MOSKOW – Rusia telah mengembangkan ‘drone kiamat’ yang mampu memata-matai jika terjadi perang nuklir. Drone tersebut disebut-sebut dilengkapi dengan berbagai instrumen yang dapat memantau zat beracun bahkan radiasi.
Dalam sebuah wawancara dengan TASS, Dmitry Kusyakin, direktur Pusat Solusi Tak Berawak Komprehensif, mengatakan perusahaannya telah mengembangkan drone yang disebut UAV ‘Crust’ (‘Crunch’), yang akan digunakan untuk memantau tingkat radiasi dan memastikan keamanan. personil. dapat melakukan untuk Lingkungan yang berpotensi terkontaminasi.
Kusyakin mengatakan ‘Crust’ merupakan drone kecil dengan berbagai aksesoris. Drone dengan pandangan orang pertama jauh lebih mudah dioperasikan dan dapat menjelajahi setiap sudut dan celah sambil membawa sensor zat beracun atau dosimeter khusus, katanya.
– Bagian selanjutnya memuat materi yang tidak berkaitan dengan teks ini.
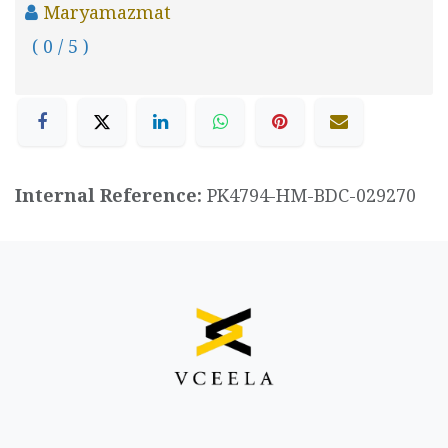
Maryamazmat
( 0 / 5 )
Internal Reference:
PK4794-HM-BDC-029270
Menurut Kusyak, ‘drone kiamat’ tersebut mampu bertahan di udara hingga 20 menit sambil aktif bergerak, dan dapat beroperasi dari jarak 500 meter hingga 2 km, tergantung seberapa polusi kawasan tersebut.
Drone ini dapat dikerahkan hanya dalam waktu 30 detik dan dikendalikan dari kendaraan tertutup saat bergerak. Ini berarti UAV dapat “memeriksa tingkat kontaminasi pada rute yang melewati daerah yang terkena dampak serangan nuklir, serta menganalisis kota dan pusat serangan nuklir di lapangan,” kata Kusyakin.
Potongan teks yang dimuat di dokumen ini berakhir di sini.